[Hardware design source data]

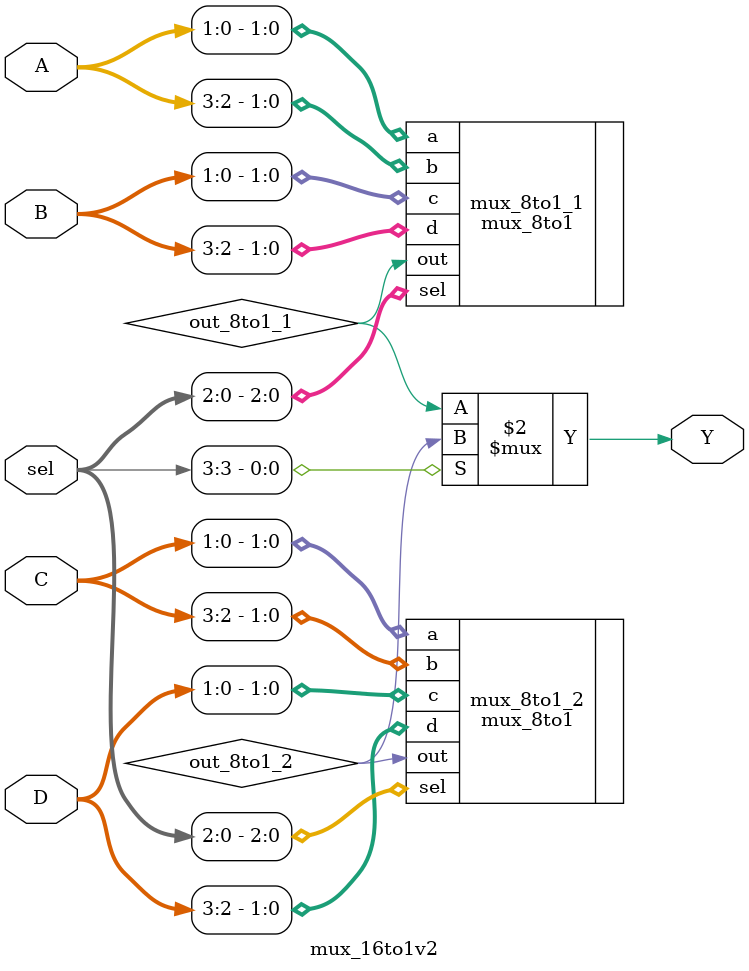
<source format=v>
`timescale 1ns / 1ps
module mux_16to1v2(
    input   [3:0]   A,      // ÀÔ·Â A (4ºñÆ®)
    input   [3:0]   B,      // ÀÔ·Â B (4ºñÆ®)
    input   [3:0]   C,      // ÀÔ·Â C (4ºñÆ®)
    input   [3:0]   D,      // ÀÔ·Â D (4ºñÆ®)
    input   [3:0]   sel,    // ¼±ÅÃ ½ÅÈ£ (4ºñÆ®)
    output          Y       // Ãâ·Â Y
    );
    
    wire out_8to1_1, out_8to1_2; // 8:1 ¸ÖÆ¼ÇÃ·º¼­ Ãâ·Â ½ÅÈ£ ¼±¾ð

    // Ã¹ ¹øÂ° 8:1 ¸ÖÆ¼ÇÃ·º¼­ ÀÎ½ºÅÏ½º
    mux_8to1 mux_8to1_1 (
        .a(A[1:0]),      // AÀÇ ÇÏÀ§ 2ºñÆ®
        .b(A[3:2]),      // AÀÇ »óÀ§ 2ºñÆ®
        .c(B[1:0]),      // BÀÇ ÇÏÀ§ 2ºñÆ®
        .d(B[3:2]),      // BÀÇ »óÀ§ 2ºñÆ®
        .sel(sel[2:0]),  // ÇÏÀ§ 3ºñÆ® ¼±ÅÃ ½ÅÈ£
        .out(out_8to1_1) // Ã¹ ¹øÂ° 8:1 MUX Ãâ·Â
    );

    // µÎ ¹øÂ° 8:1 ¸ÖÆ¼ÇÃ·º¼­ ÀÎ½ºÅÏ½º
    mux_8to1 mux_8to1_2 (
        .a(C[1:0]),      // CÀÇ ÇÏÀ§ 2ºñÆ®
        .b(C[3:2]),      // CÀÇ »óÀ§ 2ºñÆ®
        .c(D[1:0]),      // DÀÇ ÇÏÀ§ 2ºñÆ®
        .d(D[3:2]),      // DÀÇ »óÀ§ 2ºñÆ®
        .sel(sel[2:0]),  // ÇÏÀ§ 3ºñÆ® ¼±ÅÃ ½ÅÈ£
        .out(out_8to1_2) // µÎ ¹øÂ° 8:1 MUX Ãâ·Â
    );

    // ÃÖÁ¾ Ãâ·Â ¼±ÅÃ: sel[3] ºñÆ®¿¡ µû¶ó µÎ 8:1 MUX Áß ÇÏ³ª¸¦ ¼±ÅÃ
    assign Y = (sel[3] == 0) ? out_8to1_1 : out_8to1_2;
endmodule

</source>
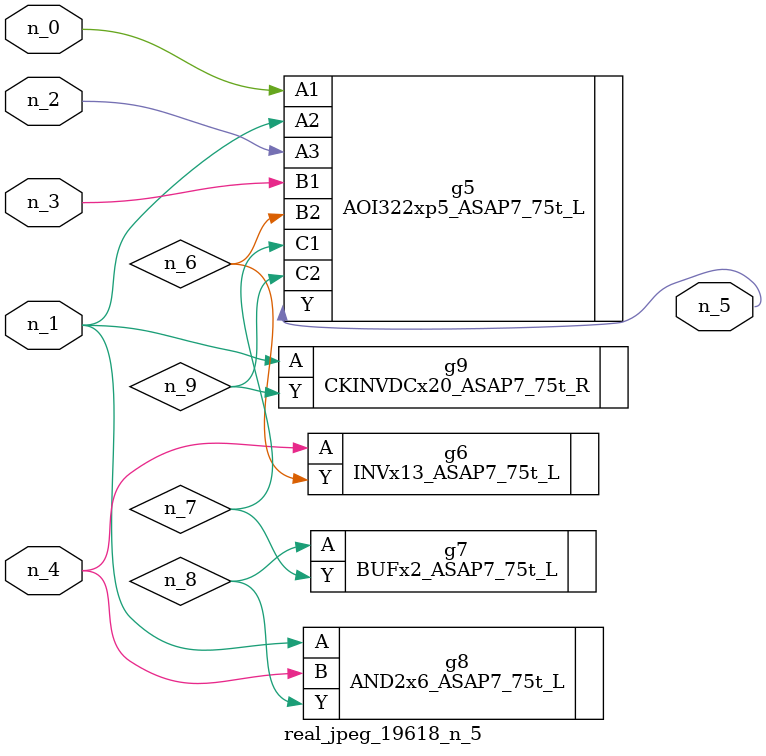
<source format=v>
module real_jpeg_19618_n_5 (n_4, n_0, n_1, n_2, n_3, n_5);

input n_4;
input n_0;
input n_1;
input n_2;
input n_3;

output n_5;

wire n_8;
wire n_6;
wire n_7;
wire n_9;

AOI322xp5_ASAP7_75t_L g5 ( 
.A1(n_0),
.A2(n_1),
.A3(n_2),
.B1(n_3),
.B2(n_6),
.C1(n_7),
.C2(n_9),
.Y(n_5)
);

AND2x6_ASAP7_75t_L g8 ( 
.A(n_1),
.B(n_4),
.Y(n_8)
);

CKINVDCx20_ASAP7_75t_R g9 ( 
.A(n_1),
.Y(n_9)
);

INVx13_ASAP7_75t_L g6 ( 
.A(n_4),
.Y(n_6)
);

BUFx2_ASAP7_75t_L g7 ( 
.A(n_8),
.Y(n_7)
);


endmodule
</source>
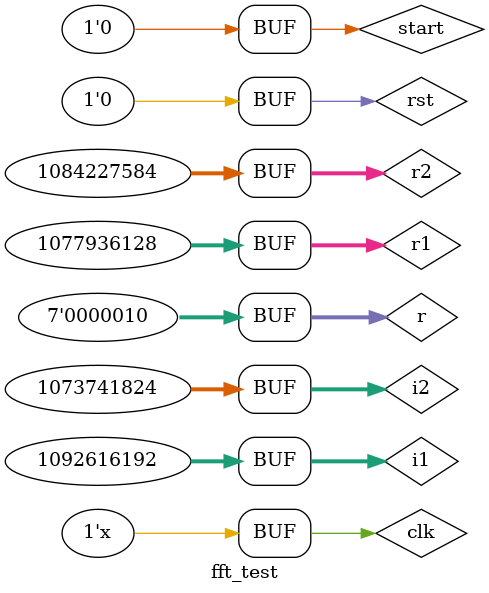
<source format=v>
`timescale 1ns / 1ps


module fft_test;

	// Inputs
	reg clk;
	reg rst;
	reg [31:0] r1;
	reg [31:0] i1;
	reg [31:0] r2;
	reg [31:0] i2;
	reg [31:0] sum1;
	reg [31:0] sum2;
	reg [31:0] prod1;
	reg [31:0] prod2;
	reg [6:0] r;

	reg start;

	// Outputs
	wire [31:0] newr1;
	wire [31:0] newi1;
	wire [31:0] newr2;
	wire [31:0] newi2;
	wire [31:0] a1;
	wire [31:0] b1;
	wire [31:0] a2;
	wire [31:0] b2;
	wire [31:0] m1;
	wire [31:0] m2;
	wire [31:0] n1;
	wire [31:0] n2;
	
	wire valid;
	wire ready;

	// Instantiate the Unit Under Test (UUT)
	FFT_2 uut (
		.clk(clk),
		.rst(rst), 
		.r1(r1), 
		.i1(i1), 
		.r2(r2), 
		.i2(i2), 
		.newr1(newr1), 
		.newi1(newi1), 
		.newr2(newr2), 
		.newi2(newi2), 
		.sum1(sum1), 
		.sum2(sum2), 
		.a1(a1), 
		.b1(b1), 
		.a2(a2), 
		.b2(b2),
		.m1(m1),
		.m2(m2),
		.n1(n1),
		.n2(n2),
		.prod1(prod1),
		.prod2(prod2),
		.r(r),
		.start(start), 
		.valid(valid), 
		.ready(ready)
	);
	
	reg [31:0] sa1;
	reg [31:0] sb1;
	wire [31:0] result1;

	Adder add1 (
	  .a(sa1), // input [31 : 0] a
	  .b(sb1), // input [31 : 0] b
	  .clk(clk), // input clk
	  .result(result1) // output [31 : 0] result
	);
	
	reg [31:0] sa2;
	reg [31:0] sb2;
	wire [31:0] result2;
	Adder add2 (
	  .a(sa2), // input [31 : 0] a
	  .b(sb2), // input [31 : 0] b
	  .clk(clk), // input clk
	  .result(result2) // output [31 : 0] result
	);
	
	reg [31:0] pm1;
	reg [31:0] pn1;
	wire [31:0] presult1;
	Mult mult1 (
	  .a(pm1), // input [31 : 0] a
	  .b(pn1), // input [31 : 0] b
	  .clk(clk), // input clk
	  .result(presult1) // output [31 : 0] result
	);
	
	reg [31:0] pm2;
	reg [31:0] pn2;
	wire [31:0] presult2;
	Mult mult2 (
	  .a(pm2), // input [31 : 0] a
	  .b(pn2), // input [31 : 0] b
	  .clk(clk), // input clk
	  .result(presult2) // output [31 : 0] result
	);
	
	initial begin
		// Initialize Inputs
		clk = 0;
		rst = 0;
		r1 = 32'h40400000;//3
		i1 = 32'h41200000;//10
		r2 = 32'h40a00000;//5
		i2 = 32'h40000000;//2
		r = 2;
		sum1 = 0;
		sum2 = 0;
		start = 0;
		sa1<=0;
		sa2<=0;
		sb1<=0;
		sb2<=0;
		pm1<=0;
		pm2<=0;
		pn1<=0;
		pn2<=0;

		// Wait 100 ns for global reset to finish
		#100;
      rst = 1;
		#100;
		rst = 0;
		#50;
		start = 1;
		#50;
		start = 0;
		
		// Add stimulus here

	end
	
	always begin
		sa1<=a1;
		sa2<=a2;
		sb1<=b1;
		sb2<=b2;
		
		pm1<=m1;
		pm2<=m2;
		pn1<=n1;
		pn2<=n2;
		
		sum1<=result1;
		sum2<=result2;
		
		prod1<=presult1;
		prod2<=presult2;
		
		#50;
		clk=~clk;
	end
      
endmodule


</source>
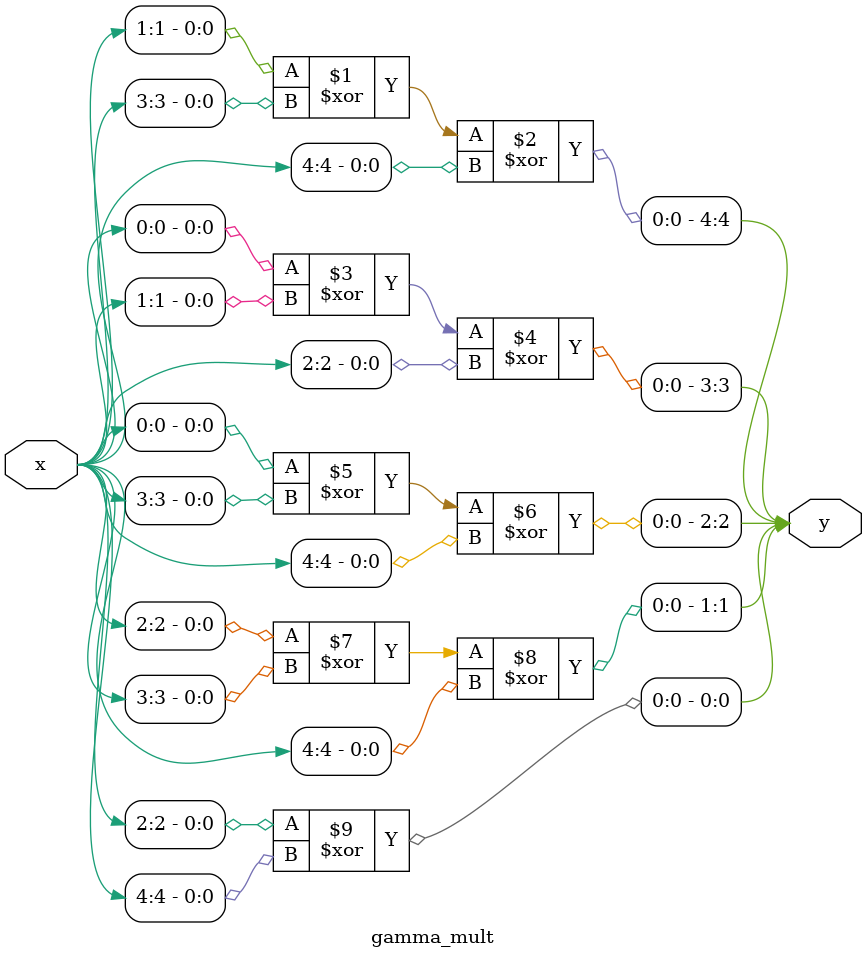
<source format=sv>
`timescale 1ns/1ps
module gamma_mult(input [4:0] x, output [4:0] y);
  assign y[4] = x[1] ^ x[3] ^ x[4];
  assign y[3] = x[0] ^ x[1] ^ x[2];
  assign y[2] = x[0] ^ x[3] ^ x[4];
  assign y[1] = x[2] ^ x[3] ^ x[4];
  assign y[0] = x[2] ^ x[4];
endmodule
</source>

# Required action
Copy out all the data without changing anything, and drop the pictures.

# Finished task
<source format=v>
`timescale 1ns / 1ps
module mux_16to1v2(
    input   [3:0]   A,      // ÀÔ·Â A (4ºñÆ®)
    input   [3:0]   B,      // ÀÔ·Â B (4ºñÆ®)
    input   [3:0]   C,      // ÀÔ·Â C (4ºñÆ®)
    input   [3:0]   D,      // ÀÔ·Â D (4ºñÆ®)
    input   [3:0]   sel,    // ¼±ÅÃ ½ÅÈ£ (4ºñÆ®)
    output          Y       // Ãâ·Â Y
    );
    
    wire out_8to1_1, out_8to1_2; // 8:1 ¸ÖÆ¼ÇÃ·º¼­ Ãâ·Â ½ÅÈ£ ¼±¾ð

    // Ã¹ ¹øÂ° 8:1 ¸ÖÆ¼ÇÃ·º¼­ ÀÎ½ºÅÏ½º
    mux_8to1 mux_8to1_1 (
        .a(A[1:0]),      // AÀÇ ÇÏÀ§ 2ºñÆ®
        .b(A[3:2]),      // AÀÇ »óÀ§ 2ºñÆ®
        .c(B[1:0]),      // BÀÇ ÇÏÀ§ 2ºñÆ®
        .d(B[3:2]),      // BÀÇ »óÀ§ 2ºñÆ®
        .sel(sel[2:0]),  // ÇÏÀ§ 3ºñÆ® ¼±ÅÃ ½ÅÈ£
        .out(out_8to1_1) // Ã¹ ¹øÂ° 8:1 MUX Ãâ·Â
    );

    // µÎ ¹øÂ° 8:1 ¸ÖÆ¼ÇÃ·º¼­ ÀÎ½ºÅÏ½º
    mux_8to1 mux_8to1_2 (
        .a(C[1:0]),      // CÀÇ ÇÏÀ§ 2ºñÆ®
        .b(C[3:2]),      // CÀÇ »óÀ§ 2ºñÆ®
        .c(D[1:0]),      // DÀÇ ÇÏÀ§ 2ºñÆ®
        .d(D[3:2]),      // DÀÇ »óÀ§ 2ºñÆ®
        .sel(sel[2:0]),  // ÇÏÀ§ 3ºñÆ® ¼±ÅÃ ½ÅÈ£
        .out(out_8to1_2) // µÎ ¹øÂ° 8:1 MUX Ãâ·Â
    );

    // ÃÖÁ¾ Ãâ·Â ¼±ÅÃ: sel[3] ºñÆ®¿¡ µû¶ó µÎ 8:1 MUX Áß ÇÏ³ª¸¦ ¼±ÅÃ
    assign Y = (sel[3] == 0) ? out_8to1_1 : out_8to1_2;
endmodule

</source>
<source format=v>
module real_jpeg_19618_n_5 (n_4, n_0, n_1, n_2, n_3, n_5);

input n_4;
input n_0;
input n_1;
input n_2;
input n_3;

output n_5;

wire n_8;
wire n_6;
wire n_7;
wire n_9;

AOI322xp5_ASAP7_75t_L g5 ( 
.A1(n_0),
.A2(n_1),
.A3(n_2),
.B1(n_3),
.B2(n_6),
.C1(n_7),
.C2(n_9),
.Y(n_5)
);

AND2x6_ASAP7_75t_L g8 ( 
.A(n_1),
.B(n_4),
.Y(n_8)
);

CKINVDCx20_ASAP7_75t_R g9 ( 
.A(n_1),
.Y(n_9)
);

INVx13_ASAP7_75t_L g6 ( 
.A(n_4),
.Y(n_6)
);

BUFx2_ASAP7_75t_L g7 ( 
.A(n_8),
.Y(n_7)
);


endmodule
</source>
<source format=v>
`timescale 1ns / 1ps


module fft_test;

	// Inputs
	reg clk;
	reg rst;
	reg [31:0] r1;
	reg [31:0] i1;
	reg [31:0] r2;
	reg [31:0] i2;
	reg [31:0] sum1;
	reg [31:0] sum2;
	reg [31:0] prod1;
	reg [31:0] prod2;
	reg [6:0] r;

	reg start;

	// Outputs
	wire [31:0] newr1;
	wire [31:0] newi1;
	wire [31:0] newr2;
	wire [31:0] newi2;
	wire [31:0] a1;
	wire [31:0] b1;
	wire [31:0] a2;
	wire [31:0] b2;
	wire [31:0] m1;
	wire [31:0] m2;
	wire [31:0] n1;
	wire [31:0] n2;
	
	wire valid;
	wire ready;

	// Instantiate the Unit Under Test (UUT)
	FFT_2 uut (
		.clk(clk),
		.rst(rst), 
		.r1(r1), 
		.i1(i1), 
		.r2(r2), 
		.i2(i2), 
		.newr1(newr1), 
		.newi1(newi1), 
		.newr2(newr2), 
		.newi2(newi2), 
		.sum1(sum1), 
		.sum2(sum2), 
		.a1(a1), 
		.b1(b1), 
		.a2(a2), 
		.b2(b2),
		.m1(m1),
		.m2(m2),
		.n1(n1),
		.n2(n2),
		.prod1(prod1),
		.prod2(prod2),
		.r(r),
		.start(start), 
		.valid(valid), 
		.ready(ready)
	);
	
	reg [31:0] sa1;
	reg [31:0] sb1;
	wire [31:0] result1;

	Adder add1 (
	  .a(sa1), // input [31 : 0] a
	  .b(sb1), // input [31 : 0] b
	  .clk(clk), // input clk
	  .result(result1) // output [31 : 0] result
	);
	
	reg [31:0] sa2;
	reg [31:0] sb2;
	wire [31:0] result2;
	Adder add2 (
	  .a(sa2), // input [31 : 0] a
	  .b(sb2), // input [31 : 0] b
	  .clk(clk), // input clk
	  .result(result2) // output [31 : 0] result
	);
	
	reg [31:0] pm1;
	reg [31:0] pn1;
	wire [31:0] presult1;
	Mult mult1 (
	  .a(pm1), // input [31 : 0] a
	  .b(pn1), // input [31 : 0] b
	  .clk(clk), // input clk
	  .result(presult1) // output [31 : 0] result
	);
	
	reg [31:0] pm2;
	reg [31:0] pn2;
	wire [31:0] presult2;
	Mult mult2 (
	  .a(pm2), // input [31 : 0] a
	  .b(pn2), // input [31 : 0] b
	  .clk(clk), // input clk
	  .result(presult2) // output [31 : 0] result
	);
	
	initial begin
		// Initialize Inputs
		clk = 0;
		rst = 0;
		r1 = 32'h40400000;//3
		i1 = 32'h41200000;//10
		r2 = 32'h40a00000;//5
		i2 = 32'h40000000;//2
		r = 2;
		sum1 = 0;
		sum2 = 0;
		start = 0;
		sa1<=0;
		sa2<=0;
		sb1<=0;
		sb2<=0;
		pm1<=0;
		pm2<=0;
		pn1<=0;
		pn2<=0;

		// Wait 100 ns for global reset to finish
		#100;
      rst = 1;
		#100;
		rst = 0;
		#50;
		start = 1;
		#50;
		start = 0;
		
		// Add stimulus here

	end
	
	always begin
		sa1<=a1;
		sa2<=a2;
		sb1<=b1;
		sb2<=b2;
		
		pm1<=m1;
		pm2<=m2;
		pn1<=n1;
		pn2<=n2;
		
		sum1<=result1;
		sum2<=result2;
		
		prod1<=presult1;
		prod2<=presult2;
		
		#50;
		clk=~clk;
	end
      
endmodule


</source>
<source format=sv>
`timescale 1ns/1ps
module gamma_mult(input [4:0] x, output [4:0] y);
  assign y[4] = x[1] ^ x[3] ^ x[4];
  assign y[3] = x[0] ^ x[1] ^ x[2];
  assign y[2] = x[0] ^ x[3] ^ x[4];
  assign y[1] = x[2] ^ x[3] ^ x[4];
  assign y[0] = x[2] ^ x[4];
endmodule
</source>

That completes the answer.